R. – Quella di Parigi è una dichiarazione unilaterale quindi, in quanto tale suona come sfida naturalmente, non tanto alle regole dell’Europa, ma quanto a chi di queste regole è l’interprete e, anche, diciamo il "dominus". E’, quindi, una sfida soprattutto nei confronti della Germania. Adesso si apre un capitolo nuovo, perché c’è una congiuntura difficile: ci sono indubbiamente delle regole che sono in qualche modo da interpretare, da adattare. Vedremo se la nuova Commissione Europea avrà la lungimiranza politica di trovare un compromesso da questo punto di vista che funzioni, perché non c’è dubbio che non si possa semplicemente riproporre il rigore fine a se stesso. Bisogna in qualche modo interpretare queste regole, in modo tale da non penalizzare quella che è una situazione di indubbia difficoltà, che riguarda la Francia, l’Italia, ma in realtà riguarda l’intera area Euro.

D. – L’Italia con Renzi ribadisce il rispetto delle regole, però preme già da un po’ per una crescita che in qualche modo non sia penalizzata troppo dal rigore...

R. – L’Italia, in realtà, rispetta la regola del 3 per centro, però poi chiede di non rispettare altre due regole, che sono: il pareggio di bilancio strutturale e la regola del rientro dal debito, il famoso fiscal compact. Lo chiede proprio in virtù delle circostanze eccezionali che si sono determinate per la recessione, che riguarda l’Italia, e per il ristagno che riguarda un po’ l’intera area Euro. Questo è il compromesso che si potrebbe profilare. Se Paesi come l’Italia e la Francia chiedono più tempo e però danno luogo a “ristrutturazioni”, cioè le famose riforme, si mettono in moto condizioni che possano poi rilanciare la crescita, la Commissione potrebbe leggere questo come una possibilità di scambio - cambiare, riformare, affrontare dei costi - allora si può dare più tempo per quanto riguarda il rispetto delle regole. Nella fattispecie, questo è possibile, perché le regole sono scritte anche permettendo una certa flessibilità. Starà tutto alla nuova Commissione trovare un compromesso politico che funzioni.

D. – In tutto questo, come si sta muovendo la Banca Centrale europea? Qual è il contributo che può dare la Bce?

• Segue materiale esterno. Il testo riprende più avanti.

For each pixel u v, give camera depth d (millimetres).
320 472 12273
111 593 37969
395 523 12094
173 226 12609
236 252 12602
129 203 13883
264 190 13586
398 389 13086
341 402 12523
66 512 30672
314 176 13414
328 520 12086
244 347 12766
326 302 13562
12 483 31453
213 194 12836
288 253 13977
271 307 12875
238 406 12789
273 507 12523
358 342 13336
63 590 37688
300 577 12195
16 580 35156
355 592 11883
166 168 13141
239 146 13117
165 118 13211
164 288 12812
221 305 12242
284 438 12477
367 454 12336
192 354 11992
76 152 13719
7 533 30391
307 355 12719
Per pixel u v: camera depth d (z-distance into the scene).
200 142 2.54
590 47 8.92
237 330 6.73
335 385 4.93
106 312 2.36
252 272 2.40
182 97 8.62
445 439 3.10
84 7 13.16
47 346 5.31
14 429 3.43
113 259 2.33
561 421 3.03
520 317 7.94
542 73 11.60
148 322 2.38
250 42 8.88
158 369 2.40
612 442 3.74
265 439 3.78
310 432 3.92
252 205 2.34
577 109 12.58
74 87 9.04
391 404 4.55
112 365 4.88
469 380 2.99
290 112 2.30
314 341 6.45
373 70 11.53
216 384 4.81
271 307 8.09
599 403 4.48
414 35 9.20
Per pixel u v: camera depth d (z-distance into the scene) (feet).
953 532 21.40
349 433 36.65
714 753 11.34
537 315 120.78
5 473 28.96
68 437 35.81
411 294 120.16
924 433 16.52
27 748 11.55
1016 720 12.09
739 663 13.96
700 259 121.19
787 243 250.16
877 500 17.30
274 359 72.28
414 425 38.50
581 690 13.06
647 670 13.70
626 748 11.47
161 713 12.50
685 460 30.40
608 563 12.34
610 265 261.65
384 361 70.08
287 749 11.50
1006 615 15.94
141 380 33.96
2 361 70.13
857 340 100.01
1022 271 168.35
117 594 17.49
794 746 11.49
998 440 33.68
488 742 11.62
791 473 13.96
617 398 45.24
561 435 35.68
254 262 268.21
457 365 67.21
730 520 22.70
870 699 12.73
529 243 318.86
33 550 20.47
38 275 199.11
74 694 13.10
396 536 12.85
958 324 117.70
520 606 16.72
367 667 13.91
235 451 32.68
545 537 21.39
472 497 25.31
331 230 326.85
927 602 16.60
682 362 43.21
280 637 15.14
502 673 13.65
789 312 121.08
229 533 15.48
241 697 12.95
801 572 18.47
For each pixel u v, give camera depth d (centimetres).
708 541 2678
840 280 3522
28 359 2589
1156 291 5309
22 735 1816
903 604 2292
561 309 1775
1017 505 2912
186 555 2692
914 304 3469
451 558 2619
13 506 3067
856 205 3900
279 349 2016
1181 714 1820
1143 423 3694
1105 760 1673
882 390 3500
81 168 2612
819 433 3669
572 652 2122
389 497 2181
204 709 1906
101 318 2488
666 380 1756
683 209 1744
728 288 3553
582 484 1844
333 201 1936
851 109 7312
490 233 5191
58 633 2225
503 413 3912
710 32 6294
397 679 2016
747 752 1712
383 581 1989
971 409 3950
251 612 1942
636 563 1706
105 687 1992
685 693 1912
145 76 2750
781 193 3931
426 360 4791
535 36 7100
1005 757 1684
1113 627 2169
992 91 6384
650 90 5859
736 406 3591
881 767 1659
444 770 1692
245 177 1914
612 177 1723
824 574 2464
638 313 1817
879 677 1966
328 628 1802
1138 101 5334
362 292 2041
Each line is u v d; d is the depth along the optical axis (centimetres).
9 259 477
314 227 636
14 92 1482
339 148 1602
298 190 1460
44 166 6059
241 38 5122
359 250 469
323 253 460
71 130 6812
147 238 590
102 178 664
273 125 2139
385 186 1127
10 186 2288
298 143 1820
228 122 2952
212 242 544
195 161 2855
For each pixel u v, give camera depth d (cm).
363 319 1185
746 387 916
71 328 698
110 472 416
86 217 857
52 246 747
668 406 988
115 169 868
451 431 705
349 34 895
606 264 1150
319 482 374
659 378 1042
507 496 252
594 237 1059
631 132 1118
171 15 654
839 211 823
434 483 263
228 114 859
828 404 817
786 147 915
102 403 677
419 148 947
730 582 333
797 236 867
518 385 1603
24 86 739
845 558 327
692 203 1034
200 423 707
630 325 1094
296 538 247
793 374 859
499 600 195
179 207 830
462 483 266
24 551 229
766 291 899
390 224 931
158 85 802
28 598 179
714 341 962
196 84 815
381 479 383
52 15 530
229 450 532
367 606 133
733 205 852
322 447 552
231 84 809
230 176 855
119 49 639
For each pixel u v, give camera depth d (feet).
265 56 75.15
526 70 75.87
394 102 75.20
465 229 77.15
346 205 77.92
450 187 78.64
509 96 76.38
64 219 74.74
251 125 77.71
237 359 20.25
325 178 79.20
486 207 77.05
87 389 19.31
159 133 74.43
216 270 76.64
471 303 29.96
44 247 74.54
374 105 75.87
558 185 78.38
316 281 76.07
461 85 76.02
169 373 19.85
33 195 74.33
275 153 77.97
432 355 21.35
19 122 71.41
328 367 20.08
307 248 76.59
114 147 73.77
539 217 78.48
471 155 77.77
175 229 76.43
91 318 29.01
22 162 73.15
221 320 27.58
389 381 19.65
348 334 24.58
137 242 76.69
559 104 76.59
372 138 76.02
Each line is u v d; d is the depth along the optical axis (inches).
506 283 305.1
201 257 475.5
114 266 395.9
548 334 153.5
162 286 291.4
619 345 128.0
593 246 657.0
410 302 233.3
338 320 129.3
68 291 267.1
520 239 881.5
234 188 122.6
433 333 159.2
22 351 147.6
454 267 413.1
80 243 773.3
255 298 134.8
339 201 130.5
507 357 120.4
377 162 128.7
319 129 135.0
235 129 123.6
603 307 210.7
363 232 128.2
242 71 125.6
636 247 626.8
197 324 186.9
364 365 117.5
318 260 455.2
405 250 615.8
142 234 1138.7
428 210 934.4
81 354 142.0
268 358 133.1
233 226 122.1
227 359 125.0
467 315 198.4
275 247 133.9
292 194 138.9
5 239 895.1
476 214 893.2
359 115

R. – La Bce si sta muovendo come forse l’unico vero attore europeo, che sta più di altri - ma forse è l’unico - interpretando gli interessi dell’area nel suo complesso. Ha varato una serie di misure e le ultime sono anche relativamente fuori dell’ortodossia, cioè - diciamo così - non convenzionali. Sta cercando di rilanciare l’idea che ci voglia in una crisi così profonda anche una certa intraprendenza e anche una certa innovazione nelle politiche da fare. Il problema è, naturalmente, che la Bce da sola e la politica monetaria da sola non ce la possono fare. Questo, Mario Draghi, il presidente della Bce, lo ha detto più volte: la politica monetaria va resa espansiva per un lungo periodo, ma bisogna associarvi una serie di altre connessioni, tra cui appunto una politica fiscale a livello dell’area dell’Euro, che sia in qualche modo altrettanto espansiva dal punto di vista della capacità di rilanciare la crescita e che non può rimanere da sola, isolata, perché altrimenti – come stiamo vedendo – verrebbe addirittura rimessa in discussione la sua legittimità a fare una serie di iniziative. La Germania, nella persona del ministro delle finanze Schauble, ha criticato aspramente proprio il presidente e il Consiglio della Bce, perché Schauble giudica le ultime misure troppo innovative e troppo rischiose. Questo è un altro tipo di braccio di ferro che si sta aprendo.